En l’espèce, alors que l’association Oeuvre Normande des mères a été destinataire de plusieurs alertes dans le cadre de l’exercice du droit d’expression, ou par les membres du chsct, ou encore par le signalement fait par Mme [O], intervenante en analyse des pratiques depuis 2003 dans un écrit du 17 juin 2018, il n’est pas justifié de leur prise en compte pour non seulement vérifier les informations transmises, mais aussi pour mettre en oeuvre des actions correctives de nature à protéger ses salariés, ce qui cause un dommage distinct devant être réparé par l’ortroi de la somme de 700 euros.
III – Sur la nullité du licenciement
Alors qu’il résulte des développements qui précèdent que le harcèlement moral subi par M. [S] [X] est au moins partiellement à l’origine de son inaptitude, en application de l’article L. 1152-3 du code du travail, le licenciement intervenu dans ce contexte est nul.
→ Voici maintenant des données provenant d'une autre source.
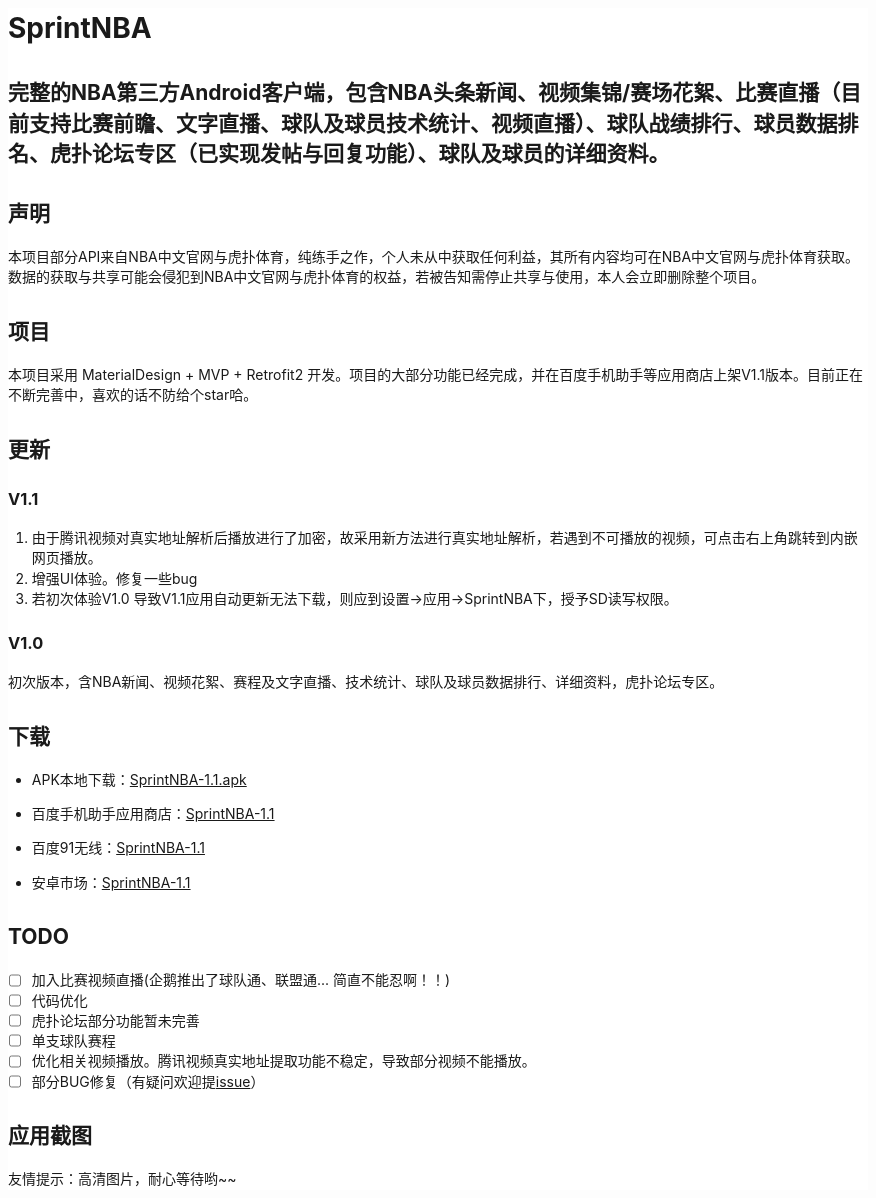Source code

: # SprintNBA

## 完整的NBA第三方Android客户端，包含NBA头条新闻、视频集锦/赛场花絮、比赛直播（目前支持比赛前瞻、文字直播、球队及球员技术统计、视频直播）、球队战绩排行、球员数据排名、虎扑论坛专区（已实现发帖与回复功能）、球队及球员的详细资料。

## 声明

本项目部分API来自NBA中文官网与虎扑体育，纯练手之作，个人未从中获取任何利益，其所有内容均可在NBA中文官网与虎扑体育获取。数据的获取与共享可能会侵犯到NBA中文官网与虎扑体育的权益，若被告知需停止共享与使用，本人会立即删除整个项目。

## 项目

本项目采用 MaterialDesign + MVP + Retrofit2 开发。项目的大部分功能已经完成，并在百度手机助手等应用商店上架V1.1版本。目前正在不断完善中，喜欢的话不防给个star哈。

## 更新

### V1.1
1. 由于腾讯视频对真实地址解析后播放进行了加密，故采用新方法进行真实地址解析，若遇到不可播放的视频，可点击右上角跳转到内嵌网页播放。
2. 增强UI体验。修复一些bug
3. 若初次体验V1.0 导致V1.1应用自动更新无法下载，则应到设置->应用->SprintNBA下，授予SD读写权限。

### V1.0
初次版本，含NBA新闻、视频花絮、赛程及文字直播、技术统计、球队及球员数据排行、详细资料，虎扑论坛专区。

## 下载
- APK本地下载：[SprintNBA-1.1.apk](https://raw.githubusercontent.com/smuyyh/SprintNBA/master/app/release/SprintNBA-1.1.apk)

- 百度手机助手应用商店：[SprintNBA-1.1](http://shouji.baidu.com/software/10438052.html)

- 百度91无线：[SprintNBA-1.1](http://apk.91.com/Soft/Android/com.yuyh.sprintnba-2.html)

- 安卓市场：[SprintNBA-1.1](http://apk.hiapk.com/appinfo/com.yuyh.sprintnba/2)

## TODO

*   [ ] 加入比赛视频直播(企鹅推出了球队通、联盟通... 简直不能忍啊！！)
*   [ ] 代码优化
*   [ ] 虎扑论坛部分功能暂未完善
*   [ ] 单支球队赛程
*   [ ] 优化相关视频播放。腾讯视频真实地址提取功能不稳定，导致部分视频不能播放。
*   [ ] 部分BUG修复（有疑问欢迎提[issue](https://github.com/smuyyh/SprintNBA/issues/new)）

## 应用截图

友情提示：高清图片，耐心等待哟~~

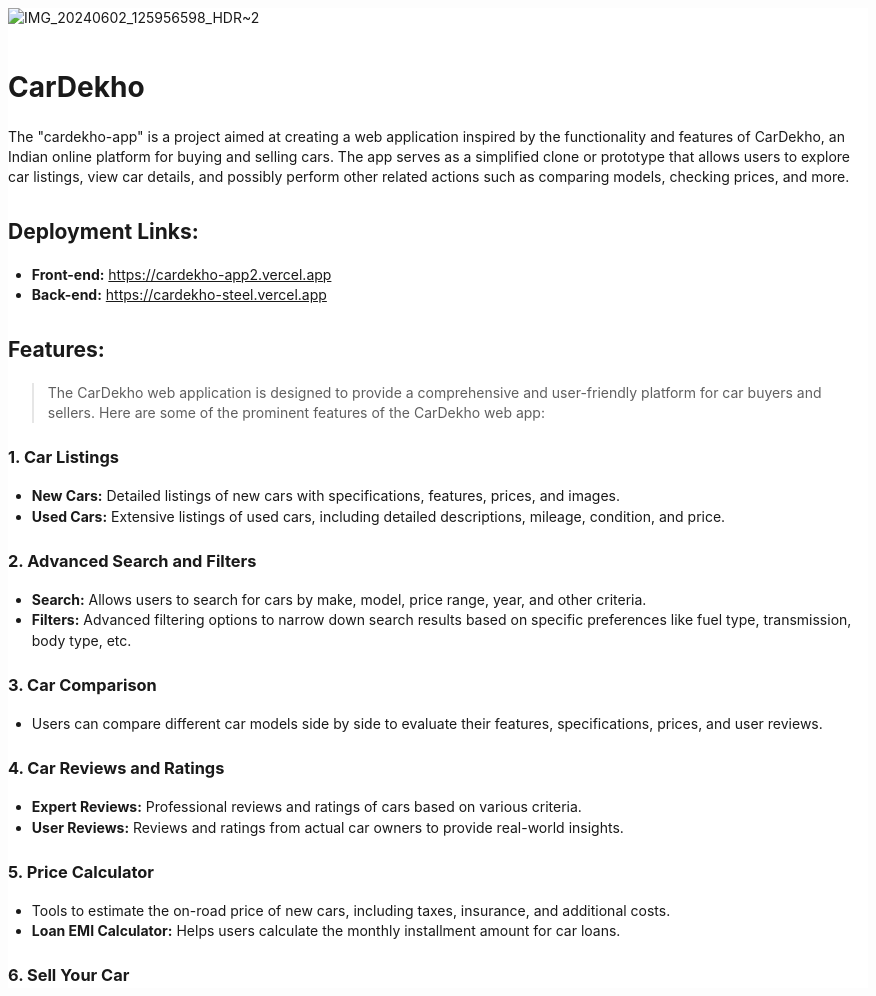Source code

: ![IMG_20240602_125956598_HDR~2](https://github.com/Ashutosh1702/cardekho-app/assets/128836160/8e649236-9aa9-4e91-a412-c7c2eaa6461d)

# CarDekho

The "cardekho-app" is a project aimed at creating a web application inspired by the functionality and features of CarDekho, an Indian online platform for buying and selling cars. The app serves as a simplified clone or prototype that allows users to explore car listings, view car details, and possibly perform other related actions such as comparing models, checking prices, and more.

## Deployment Links:

- **Front-end:** https://cardekho-app2.vercel.app
- **Back-end:** https://cardekho-steel.vercel.app


## Features:

> The CarDekho web application is designed to provide a comprehensive and user-friendly platform for car buyers and sellers. Here are some of the prominent features of the CarDekho web app:

### 1. **Car Listings**

- **New Cars:** Detailed listings of new cars with specifications, features, prices, and images.
- **Used Cars:** Extensive listings of used cars, including detailed descriptions, mileage, condition, and price.

### 2. **Advanced Search and Filters**

- **Search:** Allows users to search for cars by make, model, price range, year, and other criteria.
- **Filters:** Advanced filtering options to narrow down search results based on specific preferences like fuel type, transmission, body type, etc.

### 3. **Car Comparison**

- Users can compare different car models side by side to evaluate their features, specifications, prices, and user reviews.

### 4. **Car Reviews and Ratings**

- **Expert Reviews:** Professional reviews and ratings of cars based on various criteria.
- **User Reviews:** Reviews and ratings from actual car owners to provide real-world insights.

### 5. **Price Calculator**

- Tools to estimate the on-road price of new cars, including taxes, insurance, and additional costs.
- **Loan EMI Calculator:** Helps users calculate the monthly installment amount for car loans.

### 6. **Sell Your Car**
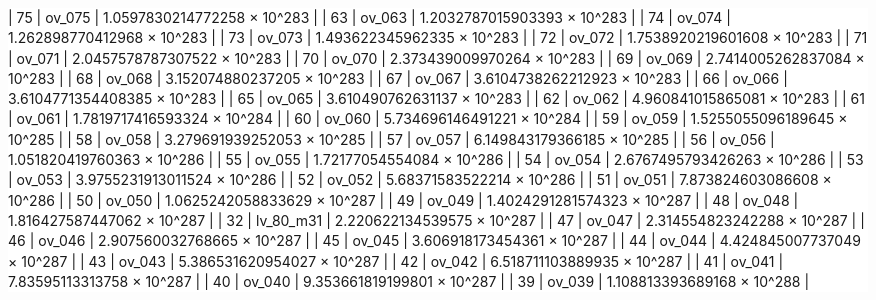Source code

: | 75 | ov_075 | 1.0597830214772258 × 10^283 |
| 63 | ov_063 | 1.2032787015903393 × 10^283 |
| 74 | ov_074 | 1.262898770412968 × 10^283 |
| 73 | ov_073 | 1.493622345962335 × 10^283 |
| 72 | ov_072 | 1.7538920219601608 × 10^283 |
| 71 | ov_071 | 2.0457578787307522 × 10^283 |
| 70 | ov_070 | 2.373439009970264 × 10^283 |
| 69 | ov_069 | 2.7414005262837084 × 10^283 |
| 68 | ov_068 | 3.152074880237205 × 10^283 |
| 67 | ov_067 | 3.6104738262212923 × 10^283 |
| 66 | ov_066 | 3.6104771354408385 × 10^283 |
| 65 | ov_065 | 3.610490762631137 × 10^283 |
| 62 | ov_062 | 4.960841015865081 × 10^283 |
| 61 | ov_061 | 1.7819717416593324 × 10^284 |
| 60 | ov_060 | 5.734696146491221 × 10^284 |
| 59 | ov_059 | 1.5255055096189645 × 10^285 |
| 58 | ov_058 | 3.279691939252053 × 10^285 |
| 57 | ov_057 | 6.149843179366185 × 10^285 |
| 56 | ov_056 | 1.051820419760363 × 10^286 |
| 55 | ov_055 | 1.72177054554084 × 10^286 |
| 54 | ov_054 | 2.6767495793426263 × 10^286 |
| 53 | ov_053 | 3.9755231913011524 × 10^286 |
| 52 | ov_052 | 5.68371583522214 × 10^286 |
| 51 | ov_051 | 7.873824603086608 × 10^286 |
| 50 | ov_050 | 1.0625242058833629 × 10^287 |
| 49 | ov_049 | 1.4024291281574323 × 10^287 |
| 48 | ov_048 | 1.816427587447062 × 10^287 |
| 32 | lv_80_m31 | 2.220622134539575 × 10^287 |
| 47 | ov_047 | 2.314554823242288 × 10^287 |
| 46 | ov_046 | 2.907560032768665 × 10^287 |
| 45 | ov_045 | 3.606918173454361 × 10^287 |
| 44 | ov_044 | 4.424845007737049 × 10^287 |
| 43 | ov_043 | 5.386531620954027 × 10^287 |
| 42 | ov_042 | 6.518711103889935 × 10^287 |
| 41 | ov_041 | 7.83595113313758 × 10^287 |
| 40 | ov_040 | 9.353661819199801 × 10^287 |
| 39 | ov_039 | 1.108813393689168 × 10^288 |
La cour infirme en ce sens le jugement entrepris.
En application des dispositions de l’article L.1235-1 du code du travail, le salarié peut prétendre à une indemnité qui ne peut être inférieure aux salaires des 6 derniers mois.
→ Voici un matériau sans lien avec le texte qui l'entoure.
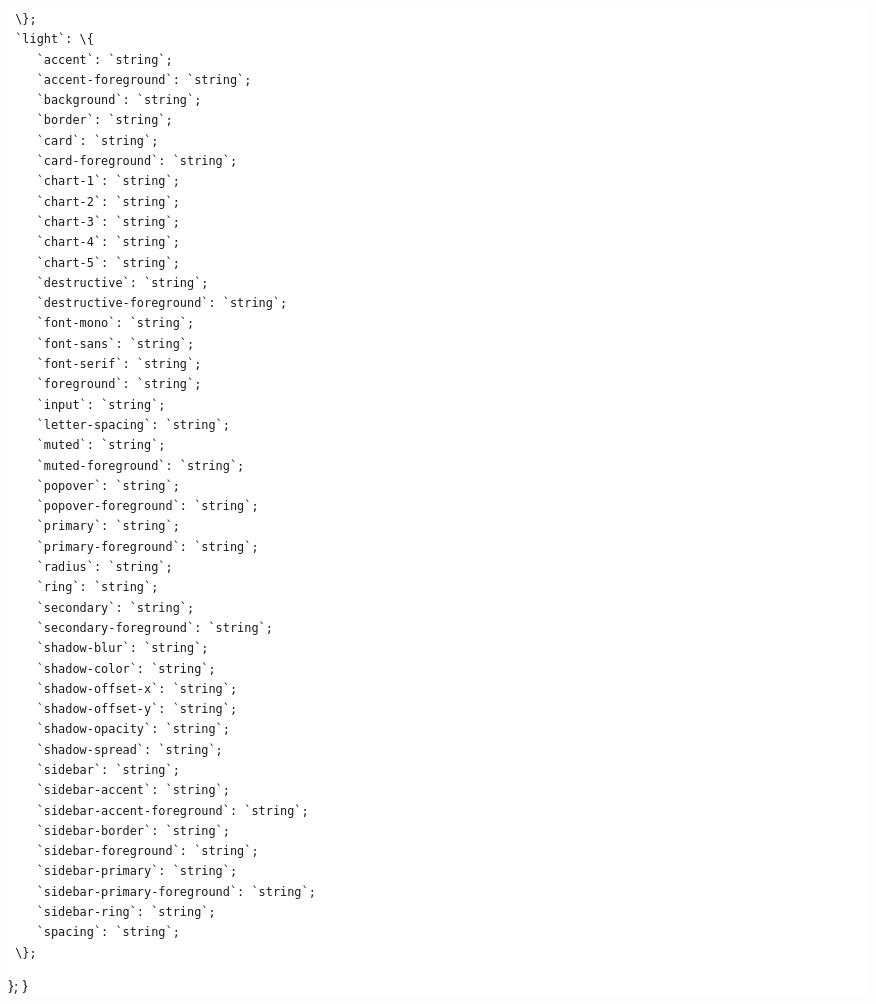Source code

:      \};
     `light`: \{
        `accent`: `string`;
        `accent-foreground`: `string`;
        `background`: `string`;
        `border`: `string`;
        `card`: `string`;
        `card-foreground`: `string`;
        `chart-1`: `string`;
        `chart-2`: `string`;
        `chart-3`: `string`;
        `chart-4`: `string`;
        `chart-5`: `string`;
        `destructive`: `string`;
        `destructive-foreground`: `string`;
        `font-mono`: `string`;
        `font-sans`: `string`;
        `font-serif`: `string`;
        `foreground`: `string`;
        `input`: `string`;
        `letter-spacing`: `string`;
        `muted`: `string`;
        `muted-foreground`: `string`;
        `popover`: `string`;
        `popover-foreground`: `string`;
        `primary`: `string`;
        `primary-foreground`: `string`;
        `radius`: `string`;
        `ring`: `string`;
        `secondary`: `string`;
        `secondary-foreground`: `string`;
        `shadow-blur`: `string`;
        `shadow-color`: `string`;
        `shadow-offset-x`: `string`;
        `shadow-offset-y`: `string`;
        `shadow-opacity`: `string`;
        `shadow-spread`: `string`;
        `sidebar`: `string`;
        `sidebar-accent`: `string`;
        `sidebar-accent-foreground`: `string`;
        `sidebar-border`: `string`;
        `sidebar-foreground`: `string`;
        `sidebar-primary`: `string`;
        `sidebar-primary-foreground`: `string`;
        `sidebar-ring`: `string`;
        `spacing`: `string`;
     \};
  \};
\}

</td>
<td>
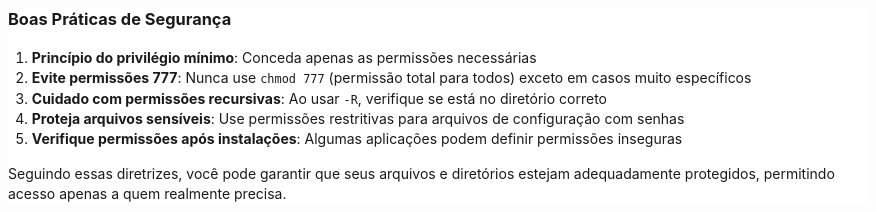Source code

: ### Boas Práticas de Segurança

1. **Princípio do privilégio mínimo**: Conceda apenas as permissões necessárias
2. **Evite permissões 777**: Nunca use `chmod 777` (permissão total para todos) exceto em casos muito específicos
3. **Cuidado com permissões recursivas**: Ao usar `-R`, verifique se está no diretório correto
4. **Proteja arquivos sensíveis**: Use permissões restritivas para arquivos de configuração com senhas
5. **Verifique permissões após instalações**: Algumas aplicações podem definir permissões inseguras

Seguindo essas diretrizes, você pode garantir que seus arquivos e diretórios estejam adequadamente protegidos, permitindo acesso apenas a quem realmente precisa.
En considération de son ancienneté de 8 ans, de son âge au moment de la rupture, comme étant né le 23 juin 1982, de son salaire brut moyen de 3 272,58 euros, de l’ouverture de ses droits à l’allocation de retour à l’emploi justifiés jusqu’en septembre 2020, de son recrutement en contrat à durée déterminée par la société Multimailles de mars 2020 à juin 2020, la cour condamne l’association Oeuvre Normande des mères à payer à M. [S] [X] la somme de 20 000 euros à titre de dommages et intérêts.
Les sommes allouées en première instance au titre de l’indemnité compensatrice de préavis et le rappel de l’indemnité spéciale de licenciement, non remises en cause dans leur montant, sont confirmées.
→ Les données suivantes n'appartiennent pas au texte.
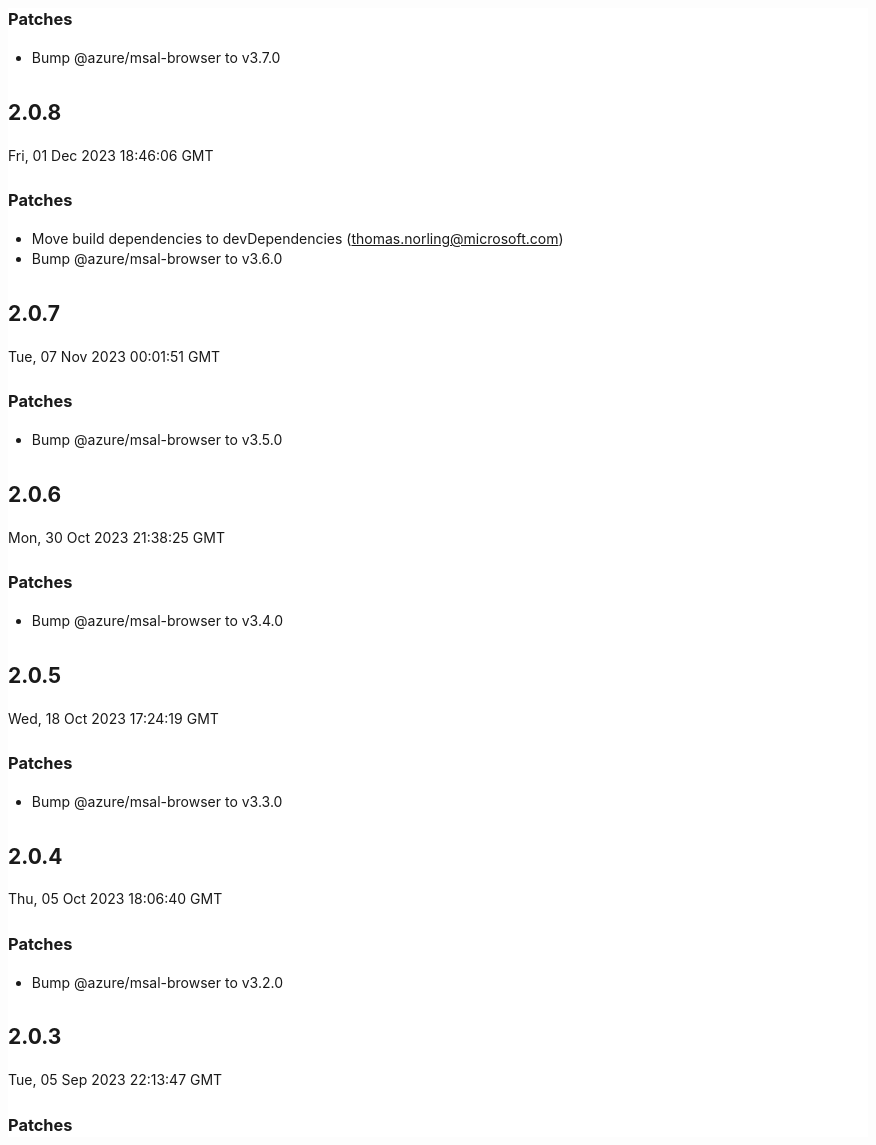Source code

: ### Patches

- Bump @azure/msal-browser to v3.7.0

## 2.0.8

Fri, 01 Dec 2023 18:46:06 GMT

### Patches

- Move build dependencies to devDependencies (thomas.norling@microsoft.com)
- Bump @azure/msal-browser to v3.6.0

## 2.0.7

Tue, 07 Nov 2023 00:01:51 GMT

### Patches

- Bump @azure/msal-browser to v3.5.0

## 2.0.6

Mon, 30 Oct 2023 21:38:25 GMT

### Patches

- Bump @azure/msal-browser to v3.4.0

## 2.0.5

Wed, 18 Oct 2023 17:24:19 GMT

### Patches

- Bump @azure/msal-browser to v3.3.0

## 2.0.4

Thu, 05 Oct 2023 18:06:40 GMT

### Patches

-   Bump @azure/msal-browser to v3.2.0

## 2.0.3

Tue, 05 Sep 2023 22:13:47 GMT

### Patches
Les conditions de l’article L.1235-4 du code du travail étant réunies, il convient d’ordonner le remboursement par l’employeur fautif aux organismes intéressés des indemnités chômage versées au salarié licencié dans la limite de six mois d’indemnités de chômage, du jour de la rupture au jour de la présente décision.
IV – Sur les dépens et frais irrépétibles
En qualité de partie principalement succombante, l’association Oeuvre Normande des mères est condamnée aux entiers dépens, déboutée de sa demande fondée sur l’article 700 du code de procédure civile et condamnée à payer à M. [S] [X] la somme de 1 500 euros en cause d’appel, en sus de la somme allouée en première instance pour les frais générés par l’instance et non compris dans les dépens.
PAR CES MOTIFS
LA COUR
Statuant publiquement par arrêt contradictoire mis à disposition au greffe,
Confirme le jugement entrepris en ce qu’il a statué sur le préjudice alloué en application de l’article L.2422-4 du code du travail, sur l’indemnité compensatrice de préavis, le rappel de l’indemnité spéciale de licenciement, les dépens et les frais irrépétibles ;
L’infirme en ses autres dispositions ;
Statuant à nouveau,
Dit nul le licenciement de M. [S] [X] ;
Condamne l’association Oeuvre Normande des mères à payer à M. [S] [X] les sommes suivantes :
dommages et intérêts pour harcèlement moral : 3 000,00 euros
dommages et intérêts pour manquement à
l’obligation de sécurité : 700,00 euros
dommages et intérêts pour licenciement nul : 20 000,00 euros
Ordonne le remboursement par l’association Oeuvre Normande des mères aux organismes intéressés des indemnités chômage versées à M. [S] [X] dans la limite de six mois d’indemnités de chômage, du jour de la rupture au jour de la présente décision ;
Y ajoutant,
Condamne l’association Oeuvre Normande des mères aux entiers dépens d’appel ;
Condamne l’association Oeuvre Normande des mères à payer à M. [S] [X] la somme de 1 500 euros au titre de l’article 700 du code de procédure civile en appel ;
Déboute l’association Oeuvre Normande des mères de sa demande fondée sur l’article 700 du code de procédure civile en appel.